“Le comunità cattoliche rivelano in questa pandemia una creatività ancora più intensa, spesso nel silenzio, come è nello stile del bene”. Lo ha affermato ieri l’arcivescovo di Modena-Nonantola e vescovo di Carpi, mons. Erio Castellucci, nell’omelia pronunciata in occasione della solennità di San Geminiano, patrono della città di Modena.
“Siamo ammirati dalla dedizione di tanti pastori, collaboratori laici e consacrati, che si fanno prossimi, in tutti i modi possibili, alle persone deboli, con ogni tipo di aiuti: materiali, morali e spirituali. Tanta gente esprime riconoscenza per quest’opera”, ha sottolineato il vescovo, che però non ha voluto “nascondere gli atteggiamenti divisivi dentro le nostre comunità”. “Ad un certo punto – ha spiegato –, alcuni sembravano presi da questioni che poco avevano a che fare con la Chiesa, il Vangelo e le sofferenze di tanti. Fino a mostrarsi preoccupati della dispersione di frammenti del corpo eucaristico, più che della dispersione di frammenti del corpo ecclesiale e sociale”. Mons. Castellucci ha anche osservato che “a volte siamo noi pastori a dare scandalo, perché non riusciamo a testimoniare di ‘annunciare gratuitamente il Vangelo’”.

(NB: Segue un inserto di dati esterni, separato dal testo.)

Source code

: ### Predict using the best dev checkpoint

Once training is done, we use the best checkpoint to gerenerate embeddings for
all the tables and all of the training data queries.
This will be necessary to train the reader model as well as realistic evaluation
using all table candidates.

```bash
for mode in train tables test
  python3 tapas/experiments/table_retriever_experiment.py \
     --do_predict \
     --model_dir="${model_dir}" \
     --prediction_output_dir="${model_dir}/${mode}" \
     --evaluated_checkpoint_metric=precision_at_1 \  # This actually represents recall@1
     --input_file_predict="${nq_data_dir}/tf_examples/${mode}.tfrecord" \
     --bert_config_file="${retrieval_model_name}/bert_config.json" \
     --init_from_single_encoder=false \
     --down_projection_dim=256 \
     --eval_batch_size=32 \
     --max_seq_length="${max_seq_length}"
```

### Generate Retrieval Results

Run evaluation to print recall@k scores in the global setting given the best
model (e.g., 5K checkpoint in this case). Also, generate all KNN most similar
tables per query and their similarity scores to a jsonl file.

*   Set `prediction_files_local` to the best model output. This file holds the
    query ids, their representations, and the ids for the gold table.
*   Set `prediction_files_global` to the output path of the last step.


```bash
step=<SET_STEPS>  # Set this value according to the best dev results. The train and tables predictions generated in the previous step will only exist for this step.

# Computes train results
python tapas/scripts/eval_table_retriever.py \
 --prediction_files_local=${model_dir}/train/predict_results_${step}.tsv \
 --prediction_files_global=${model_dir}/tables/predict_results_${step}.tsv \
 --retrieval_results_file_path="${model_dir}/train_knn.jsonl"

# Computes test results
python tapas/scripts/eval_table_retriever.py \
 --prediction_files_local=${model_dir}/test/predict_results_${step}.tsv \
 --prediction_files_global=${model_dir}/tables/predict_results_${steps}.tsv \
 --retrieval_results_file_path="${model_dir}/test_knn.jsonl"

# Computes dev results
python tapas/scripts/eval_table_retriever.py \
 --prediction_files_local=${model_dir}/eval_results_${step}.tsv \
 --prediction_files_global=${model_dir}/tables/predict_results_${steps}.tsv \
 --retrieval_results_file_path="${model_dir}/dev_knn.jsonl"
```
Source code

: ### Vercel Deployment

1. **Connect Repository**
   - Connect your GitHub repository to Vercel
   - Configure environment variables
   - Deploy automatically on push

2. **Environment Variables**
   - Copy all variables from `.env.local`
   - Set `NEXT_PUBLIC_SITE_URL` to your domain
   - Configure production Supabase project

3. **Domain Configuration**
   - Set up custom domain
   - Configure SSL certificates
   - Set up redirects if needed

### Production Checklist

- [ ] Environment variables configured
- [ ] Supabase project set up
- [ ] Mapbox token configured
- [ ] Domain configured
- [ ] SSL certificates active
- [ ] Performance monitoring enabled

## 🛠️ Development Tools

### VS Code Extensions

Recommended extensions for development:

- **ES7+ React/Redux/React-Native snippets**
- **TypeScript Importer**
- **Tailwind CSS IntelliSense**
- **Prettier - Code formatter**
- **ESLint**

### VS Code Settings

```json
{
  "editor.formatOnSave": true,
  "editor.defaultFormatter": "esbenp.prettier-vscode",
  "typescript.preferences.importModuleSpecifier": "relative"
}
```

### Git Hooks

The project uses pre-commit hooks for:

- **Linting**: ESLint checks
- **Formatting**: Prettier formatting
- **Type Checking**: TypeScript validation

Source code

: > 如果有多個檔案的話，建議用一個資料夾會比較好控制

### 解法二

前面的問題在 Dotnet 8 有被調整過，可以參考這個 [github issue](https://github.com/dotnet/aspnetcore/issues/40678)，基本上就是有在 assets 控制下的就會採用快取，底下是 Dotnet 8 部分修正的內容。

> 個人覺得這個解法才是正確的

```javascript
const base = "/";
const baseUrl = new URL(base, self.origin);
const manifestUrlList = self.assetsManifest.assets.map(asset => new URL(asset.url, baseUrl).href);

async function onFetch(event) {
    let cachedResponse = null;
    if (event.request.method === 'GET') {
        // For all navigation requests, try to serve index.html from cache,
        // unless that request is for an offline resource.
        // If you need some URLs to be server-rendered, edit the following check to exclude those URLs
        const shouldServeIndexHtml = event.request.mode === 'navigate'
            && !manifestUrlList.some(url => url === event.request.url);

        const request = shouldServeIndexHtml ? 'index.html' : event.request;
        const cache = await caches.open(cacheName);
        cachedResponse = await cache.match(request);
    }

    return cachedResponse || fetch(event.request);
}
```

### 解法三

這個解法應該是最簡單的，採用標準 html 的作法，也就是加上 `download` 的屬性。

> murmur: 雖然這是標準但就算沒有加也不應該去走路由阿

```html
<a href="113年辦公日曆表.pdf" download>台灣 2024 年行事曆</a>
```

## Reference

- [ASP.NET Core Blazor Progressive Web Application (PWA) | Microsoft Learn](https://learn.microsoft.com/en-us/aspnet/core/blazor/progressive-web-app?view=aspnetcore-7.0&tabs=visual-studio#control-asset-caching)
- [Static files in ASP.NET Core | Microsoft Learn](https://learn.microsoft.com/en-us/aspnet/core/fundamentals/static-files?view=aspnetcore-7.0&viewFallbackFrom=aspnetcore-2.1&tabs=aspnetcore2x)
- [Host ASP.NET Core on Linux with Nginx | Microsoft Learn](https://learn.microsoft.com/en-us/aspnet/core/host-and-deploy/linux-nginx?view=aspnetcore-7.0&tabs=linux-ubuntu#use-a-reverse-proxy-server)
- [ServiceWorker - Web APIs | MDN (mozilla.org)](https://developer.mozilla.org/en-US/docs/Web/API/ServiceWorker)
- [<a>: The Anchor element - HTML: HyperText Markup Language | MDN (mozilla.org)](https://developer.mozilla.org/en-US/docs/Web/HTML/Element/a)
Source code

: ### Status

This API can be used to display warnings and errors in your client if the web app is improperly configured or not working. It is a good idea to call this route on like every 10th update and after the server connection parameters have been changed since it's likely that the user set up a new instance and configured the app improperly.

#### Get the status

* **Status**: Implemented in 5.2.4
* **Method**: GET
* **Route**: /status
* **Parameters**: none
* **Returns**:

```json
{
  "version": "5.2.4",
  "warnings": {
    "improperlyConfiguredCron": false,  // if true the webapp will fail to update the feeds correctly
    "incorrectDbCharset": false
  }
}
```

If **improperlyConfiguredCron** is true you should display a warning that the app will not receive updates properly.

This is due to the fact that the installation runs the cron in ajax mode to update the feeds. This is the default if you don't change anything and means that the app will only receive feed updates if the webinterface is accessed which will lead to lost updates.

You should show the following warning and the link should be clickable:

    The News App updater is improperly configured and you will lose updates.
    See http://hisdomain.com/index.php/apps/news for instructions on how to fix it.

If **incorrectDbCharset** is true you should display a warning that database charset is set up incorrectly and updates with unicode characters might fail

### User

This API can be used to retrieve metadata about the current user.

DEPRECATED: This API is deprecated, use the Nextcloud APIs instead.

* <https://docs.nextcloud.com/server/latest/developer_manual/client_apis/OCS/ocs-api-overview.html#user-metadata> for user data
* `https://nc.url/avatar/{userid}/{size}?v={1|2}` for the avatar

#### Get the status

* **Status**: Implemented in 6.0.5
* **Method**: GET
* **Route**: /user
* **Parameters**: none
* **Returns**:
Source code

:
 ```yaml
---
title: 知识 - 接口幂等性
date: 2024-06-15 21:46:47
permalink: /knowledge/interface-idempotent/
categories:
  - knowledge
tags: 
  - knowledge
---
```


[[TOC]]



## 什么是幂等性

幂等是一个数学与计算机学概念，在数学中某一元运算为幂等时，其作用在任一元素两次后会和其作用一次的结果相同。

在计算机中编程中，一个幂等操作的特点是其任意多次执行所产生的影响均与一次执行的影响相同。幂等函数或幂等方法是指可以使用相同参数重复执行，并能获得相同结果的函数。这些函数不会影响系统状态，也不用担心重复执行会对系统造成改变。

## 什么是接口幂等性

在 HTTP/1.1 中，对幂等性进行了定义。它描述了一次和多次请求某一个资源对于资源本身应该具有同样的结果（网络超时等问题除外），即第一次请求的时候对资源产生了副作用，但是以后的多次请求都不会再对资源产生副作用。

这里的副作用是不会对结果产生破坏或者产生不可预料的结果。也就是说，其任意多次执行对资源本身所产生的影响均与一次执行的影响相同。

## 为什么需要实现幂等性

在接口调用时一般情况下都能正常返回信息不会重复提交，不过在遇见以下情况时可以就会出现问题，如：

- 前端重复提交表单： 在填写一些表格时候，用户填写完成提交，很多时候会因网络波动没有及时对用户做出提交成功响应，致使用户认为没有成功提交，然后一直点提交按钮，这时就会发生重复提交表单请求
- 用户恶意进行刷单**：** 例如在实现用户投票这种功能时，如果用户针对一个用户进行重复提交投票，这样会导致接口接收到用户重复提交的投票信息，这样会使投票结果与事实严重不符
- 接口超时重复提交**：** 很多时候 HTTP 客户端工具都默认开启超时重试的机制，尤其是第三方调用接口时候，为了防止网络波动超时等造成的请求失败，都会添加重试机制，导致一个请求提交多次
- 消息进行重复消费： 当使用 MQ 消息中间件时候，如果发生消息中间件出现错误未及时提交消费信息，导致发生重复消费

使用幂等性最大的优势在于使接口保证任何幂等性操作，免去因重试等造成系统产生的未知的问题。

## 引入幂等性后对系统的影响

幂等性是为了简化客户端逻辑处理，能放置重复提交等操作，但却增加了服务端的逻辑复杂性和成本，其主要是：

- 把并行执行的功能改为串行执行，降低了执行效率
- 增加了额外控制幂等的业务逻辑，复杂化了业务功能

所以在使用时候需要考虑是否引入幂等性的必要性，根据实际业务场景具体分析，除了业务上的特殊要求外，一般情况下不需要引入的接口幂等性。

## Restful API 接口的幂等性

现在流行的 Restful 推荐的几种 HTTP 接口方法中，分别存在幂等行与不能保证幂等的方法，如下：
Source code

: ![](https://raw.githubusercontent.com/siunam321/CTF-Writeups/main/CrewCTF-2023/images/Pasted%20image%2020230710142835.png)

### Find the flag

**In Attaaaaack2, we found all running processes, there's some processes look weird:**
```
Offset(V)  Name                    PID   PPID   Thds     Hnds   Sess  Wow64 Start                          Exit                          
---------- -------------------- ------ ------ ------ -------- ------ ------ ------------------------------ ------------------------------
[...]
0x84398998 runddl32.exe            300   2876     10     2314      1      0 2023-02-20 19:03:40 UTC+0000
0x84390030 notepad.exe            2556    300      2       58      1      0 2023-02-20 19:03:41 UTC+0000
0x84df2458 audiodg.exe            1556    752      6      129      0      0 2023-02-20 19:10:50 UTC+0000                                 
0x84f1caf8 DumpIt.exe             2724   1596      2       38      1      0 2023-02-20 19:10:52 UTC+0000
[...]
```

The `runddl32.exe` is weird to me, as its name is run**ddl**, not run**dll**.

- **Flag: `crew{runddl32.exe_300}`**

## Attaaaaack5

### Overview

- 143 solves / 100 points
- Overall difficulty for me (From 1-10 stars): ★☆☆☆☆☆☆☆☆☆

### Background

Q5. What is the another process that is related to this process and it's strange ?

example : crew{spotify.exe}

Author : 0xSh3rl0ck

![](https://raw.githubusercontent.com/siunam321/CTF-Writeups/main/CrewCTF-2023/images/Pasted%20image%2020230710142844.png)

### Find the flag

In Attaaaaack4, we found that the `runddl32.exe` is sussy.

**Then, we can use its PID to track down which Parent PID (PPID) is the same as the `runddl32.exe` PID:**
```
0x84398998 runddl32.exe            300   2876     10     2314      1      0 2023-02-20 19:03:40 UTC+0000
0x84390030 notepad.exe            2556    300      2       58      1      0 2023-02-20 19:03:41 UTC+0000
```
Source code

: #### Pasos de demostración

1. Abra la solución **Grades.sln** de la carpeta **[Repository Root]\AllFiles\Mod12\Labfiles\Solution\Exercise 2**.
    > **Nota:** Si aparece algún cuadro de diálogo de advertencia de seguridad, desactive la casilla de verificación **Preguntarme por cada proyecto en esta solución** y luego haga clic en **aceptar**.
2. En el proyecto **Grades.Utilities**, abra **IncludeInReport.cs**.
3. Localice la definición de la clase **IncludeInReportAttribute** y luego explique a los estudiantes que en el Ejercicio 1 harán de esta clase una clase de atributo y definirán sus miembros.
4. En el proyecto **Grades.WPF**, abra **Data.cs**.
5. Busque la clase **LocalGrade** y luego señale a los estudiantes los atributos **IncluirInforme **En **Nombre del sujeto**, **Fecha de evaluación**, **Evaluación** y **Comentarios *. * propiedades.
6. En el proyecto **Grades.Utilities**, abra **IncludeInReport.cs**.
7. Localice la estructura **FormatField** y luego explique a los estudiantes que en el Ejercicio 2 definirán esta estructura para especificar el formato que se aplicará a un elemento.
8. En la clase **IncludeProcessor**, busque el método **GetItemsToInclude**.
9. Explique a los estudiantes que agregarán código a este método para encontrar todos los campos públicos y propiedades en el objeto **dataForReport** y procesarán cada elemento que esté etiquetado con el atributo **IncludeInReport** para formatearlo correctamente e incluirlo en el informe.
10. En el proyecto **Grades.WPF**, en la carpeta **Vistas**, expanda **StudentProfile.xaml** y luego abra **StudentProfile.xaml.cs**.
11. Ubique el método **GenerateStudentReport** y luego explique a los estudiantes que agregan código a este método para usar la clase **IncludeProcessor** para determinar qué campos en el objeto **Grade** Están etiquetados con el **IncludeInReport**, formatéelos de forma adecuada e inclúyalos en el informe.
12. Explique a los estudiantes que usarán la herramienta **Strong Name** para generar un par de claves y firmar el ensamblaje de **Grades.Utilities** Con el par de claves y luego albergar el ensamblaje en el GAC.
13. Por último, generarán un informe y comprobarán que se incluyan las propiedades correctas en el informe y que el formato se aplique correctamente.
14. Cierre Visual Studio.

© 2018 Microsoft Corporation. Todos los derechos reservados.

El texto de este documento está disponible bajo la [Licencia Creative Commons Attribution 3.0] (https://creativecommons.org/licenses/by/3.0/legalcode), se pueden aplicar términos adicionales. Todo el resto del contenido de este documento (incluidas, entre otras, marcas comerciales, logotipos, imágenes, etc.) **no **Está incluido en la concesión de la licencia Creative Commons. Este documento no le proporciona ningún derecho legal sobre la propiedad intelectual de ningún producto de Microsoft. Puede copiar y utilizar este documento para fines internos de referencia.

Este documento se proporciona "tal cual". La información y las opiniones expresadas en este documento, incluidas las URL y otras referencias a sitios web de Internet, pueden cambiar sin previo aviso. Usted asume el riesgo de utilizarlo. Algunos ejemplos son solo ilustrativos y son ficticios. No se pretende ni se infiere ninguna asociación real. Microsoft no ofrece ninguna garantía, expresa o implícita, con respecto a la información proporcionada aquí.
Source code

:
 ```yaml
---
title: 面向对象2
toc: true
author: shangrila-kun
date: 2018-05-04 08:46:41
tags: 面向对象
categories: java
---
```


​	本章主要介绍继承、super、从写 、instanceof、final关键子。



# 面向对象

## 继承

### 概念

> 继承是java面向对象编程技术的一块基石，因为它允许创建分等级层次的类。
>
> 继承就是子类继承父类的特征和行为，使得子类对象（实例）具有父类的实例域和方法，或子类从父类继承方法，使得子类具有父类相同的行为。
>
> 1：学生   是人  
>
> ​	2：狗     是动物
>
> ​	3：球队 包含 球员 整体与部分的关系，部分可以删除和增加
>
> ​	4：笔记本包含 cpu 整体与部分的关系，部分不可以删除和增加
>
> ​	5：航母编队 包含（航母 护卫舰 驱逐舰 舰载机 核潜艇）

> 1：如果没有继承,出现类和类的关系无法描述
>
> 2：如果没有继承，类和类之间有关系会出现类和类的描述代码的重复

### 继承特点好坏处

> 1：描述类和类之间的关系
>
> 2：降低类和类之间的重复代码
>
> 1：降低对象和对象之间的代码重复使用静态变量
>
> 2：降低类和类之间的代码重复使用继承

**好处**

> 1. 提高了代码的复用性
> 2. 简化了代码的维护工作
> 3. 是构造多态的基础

“I pastori che guidano le comunità educative, civili, politiche e religiose, hanno spesso a che fare con il potere”, ha proseguito l’arcivescovo, notando che “‘potere’ non è una brutta parola: ogni relazione racchiude una dinamica
di potere. Il problema è che questo potere, come chiede Gesù, prenda la forma del servizio”. “Esiste allora una parola più espressiva: autorità”, ha continuato, che significa “dal verbo augeo, ‘faccio crescere’” e che “comporta una relazione di servizio tra me e te, e crea un noi”. “Che l’intercessione di san Geminiano – ha concluso l’arcivescovo – dia a tutti la forza e la gioia di proseguire su questa strada, di passare dall’io al noi”.